═════ THE DATA

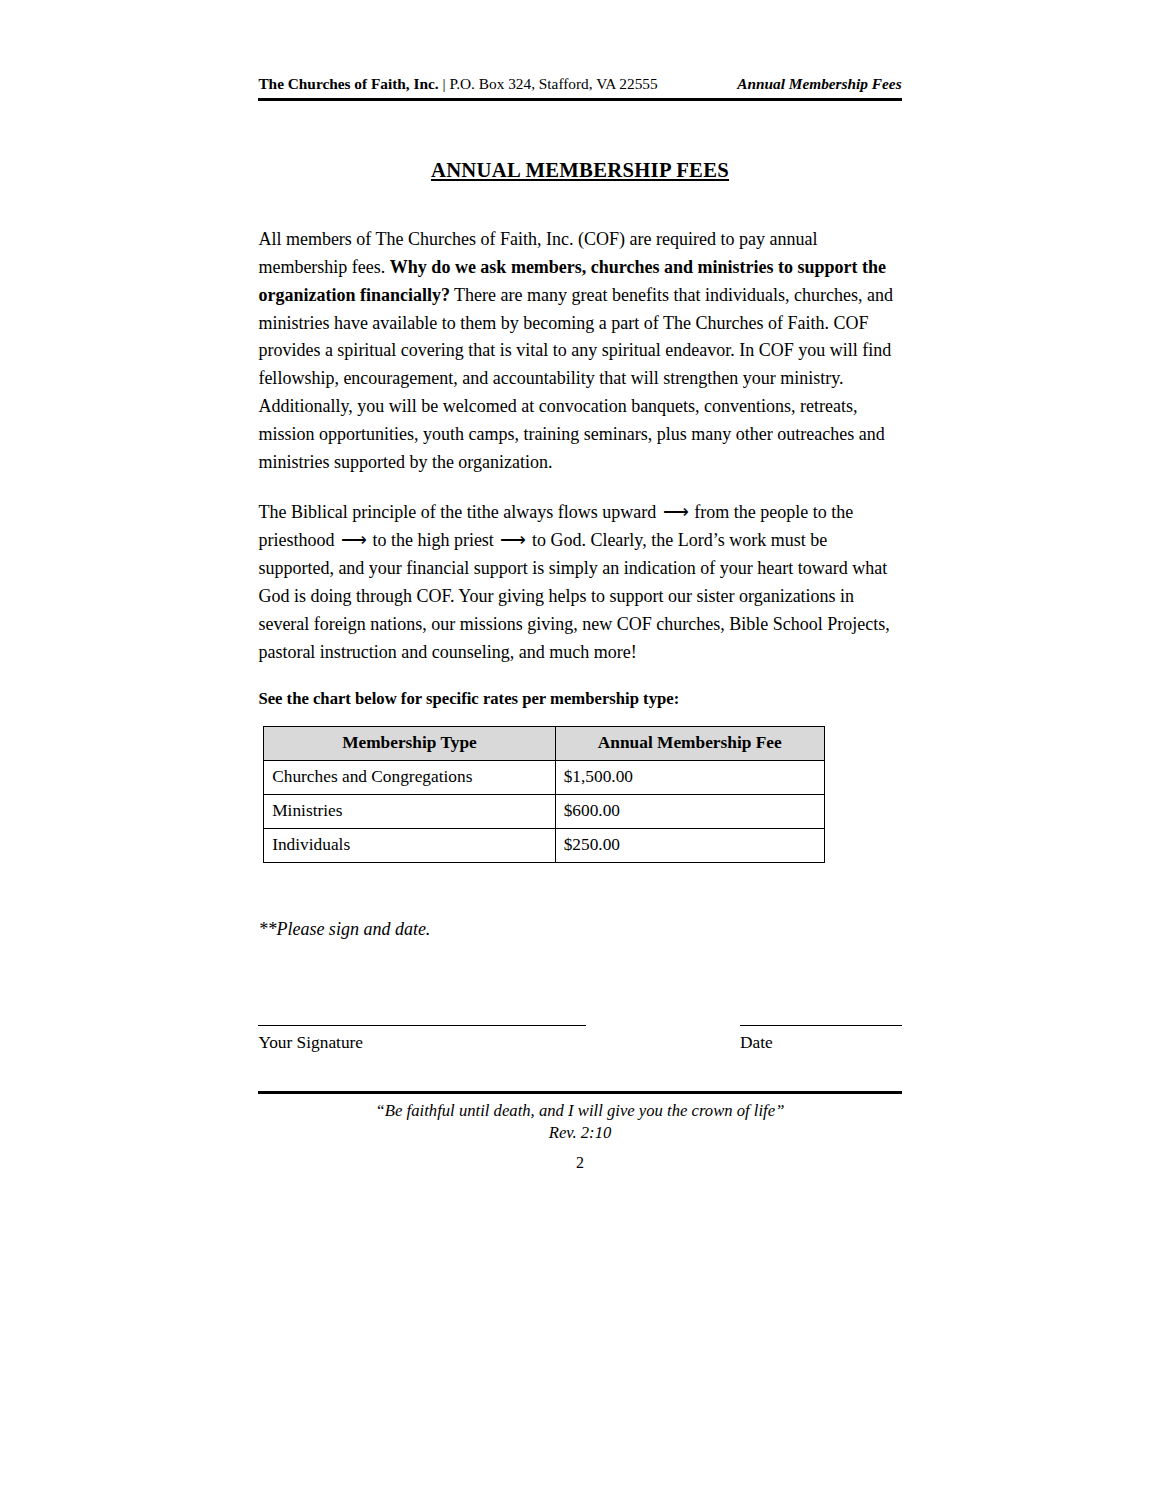The Churches of Faith, Inc. | P.O. Box 324, Stafford, VA 22555
Annual Membership Fees
ANNUAL MEMBERSHIP FEES
All members of The Churches of Faith, Inc. (COF) are required to pay annual membership fees. Why do we ask members, churches and ministries to support the organization financially? There are many great benefits that individuals, churches, and ministries have available to them by becoming a part of The Churches of Faith. COF provides a spiritual covering that is vital to any spiritual endeavor. In COF you will find fellowship, encouragement, and accountability that will strengthen your ministry. Additionally, you will be welcomed at convocation banquets, conventions, retreats, mission opportunities, youth camps, training seminars, plus many other outreaches and ministries supported by the organization.
The Biblical principle of the tithe always flows upward ⟶ from the people to the priesthood ⟶ to the high priest ⟶ to God. Clearly, the Lord’s work must be supported, and your financial support is simply an indication of your heart toward what God is doing through COF. Your giving helps to support our sister organizations in several foreign nations, our missions giving, new COF churches, Bible School Projects, pastoral instruction and counseling, and much more!
See the chart below for specific rates per membership type:
| Membership Type | Annual Membership Fee |
| --- | --- |
| Churches and Congregations | $1,500.00 |
| Ministries | $600.00 |
| Individuals | $250.00 |
**Please sign and date.
Your Signature
Date
“Be faithful until death, and I will give you the crown of life”
Rev. 2:10
2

══════════

§ WHAT IS NEEDED:
Only the lines from the one containing "Membership Fee |" through the last line of the entries above should be copied, exactly as written.

§ SOLUTION FOR THIS PROBLEM:
| Membership Type | Annual Membership Fee |
| --- | --- |
| Churches and Congregations | $1,500.00 |
| Ministries | $600.00 |
| Individuals | $250.00 |
**Please sign and date.
Your Signature
Date
“Be faithful until death, and I will give you the crown of life”
Rev. 2:10
2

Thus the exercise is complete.